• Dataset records

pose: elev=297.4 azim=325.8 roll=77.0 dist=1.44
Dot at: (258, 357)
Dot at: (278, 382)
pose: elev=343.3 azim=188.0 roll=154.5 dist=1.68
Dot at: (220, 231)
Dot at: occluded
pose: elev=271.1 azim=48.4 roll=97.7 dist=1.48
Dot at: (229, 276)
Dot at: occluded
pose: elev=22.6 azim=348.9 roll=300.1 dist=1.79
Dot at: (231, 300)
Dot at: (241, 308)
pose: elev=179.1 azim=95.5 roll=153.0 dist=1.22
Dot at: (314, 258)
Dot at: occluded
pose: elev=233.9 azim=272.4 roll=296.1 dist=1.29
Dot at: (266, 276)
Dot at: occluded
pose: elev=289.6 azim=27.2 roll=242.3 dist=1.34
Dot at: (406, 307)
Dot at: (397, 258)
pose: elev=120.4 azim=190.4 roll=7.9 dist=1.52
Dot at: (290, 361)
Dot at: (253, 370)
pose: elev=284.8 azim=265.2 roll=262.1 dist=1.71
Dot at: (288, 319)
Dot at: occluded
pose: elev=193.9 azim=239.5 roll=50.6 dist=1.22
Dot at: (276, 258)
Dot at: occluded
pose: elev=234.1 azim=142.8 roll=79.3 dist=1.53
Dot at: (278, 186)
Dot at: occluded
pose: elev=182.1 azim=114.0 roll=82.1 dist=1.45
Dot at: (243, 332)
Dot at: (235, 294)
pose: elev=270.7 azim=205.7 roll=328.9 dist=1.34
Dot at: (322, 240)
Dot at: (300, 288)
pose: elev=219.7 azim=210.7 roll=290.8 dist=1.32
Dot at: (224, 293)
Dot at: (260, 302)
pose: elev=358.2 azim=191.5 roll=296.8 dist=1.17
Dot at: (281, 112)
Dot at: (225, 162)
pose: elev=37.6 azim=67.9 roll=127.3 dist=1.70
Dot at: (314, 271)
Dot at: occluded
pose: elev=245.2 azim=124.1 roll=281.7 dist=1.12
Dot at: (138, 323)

• WRITTEN REQUEST
Turn every line of the items above into a numbered list, leaving out any blank lines.

• THE OUTPUT
1. pose: elev=297.4 azim=325.8 roll=77.0 dist=1.44
2. Dot at: (258, 357)
3. Dot at: (278, 382)
4. pose: elev=343.3 azim=188.0 roll=154.5 dist=1.68
5. Dot at: (220, 231)
6. Dot at: occluded
7. pose: elev=271.1 azim=48.4 roll=97.7 dist=1.48
8. Dot at: (229, 276)
9. Dot at: occluded
10. pose: elev=22.6 azim=348.9 roll=300.1 dist=1.79
11. Dot at: (231, 300)
12. Dot at: (241, 308)
13. pose: elev=179.1 azim=95.5 roll=153.0 dist=1.22
14. Dot at: (314, 258)
15. Dot at: occluded
16. pose: elev=233.9 azim=272.4 roll=296.1 dist=1.29
17. Dot at: (266, 276)
18. Dot at: occluded
19. pose: elev=289.6 azim=27.2 roll=242.3 dist=1.34
20. Dot at: (406, 307)
21. Dot at: (397, 258)
22. pose: elev=120.4 azim=190.4 roll=7.9 dist=1.52
23. Dot at: (290, 361)
24. Dot at: (253, 370)
25. pose: elev=284.8 azim=265.2 roll=262.1 dist=1.71
26. Dot at: (288, 319)
27. Dot at: occluded
28. pose: elev=193.9 azim=239.5 roll=50.6 dist=1.22
29. Dot at: (276, 258)
30. Dot at: occluded
31. pose: elev=234.1 azim=142.8 roll=79.3 dist=1.53
32. Dot at: (278, 186)
33. Dot at: occluded
34. pose: elev=182.1 azim=114.0 roll=82.1 dist=1.45
35. Dot at: (243, 332)
36. Dot at: (235, 294)
37. pose: elev=270.7 azim=205.7 roll=328.9 dist=1.34
38. Dot at: (322, 240)
39. Dot at: (300, 288)
40. pose: elev=219.7 azim=210.7 roll=290.8 dist=1.32
41. Dot at: (224, 293)
42. Dot at: (260, 302)
43. pose: elev=358.2 azim=191.5 roll=296.8 dist=1.17
44. Dot at: (281, 112)
45. Dot at: (225, 162)
46. pose: elev=37.6 azim=67.9 roll=127.3 dist=1.70
47. Dot at: (314, 271)
48. Dot at: occluded
49. pose: elev=245.2 azim=124.1 roll=281.7 dist=1.12
50. Dot at: (138, 323)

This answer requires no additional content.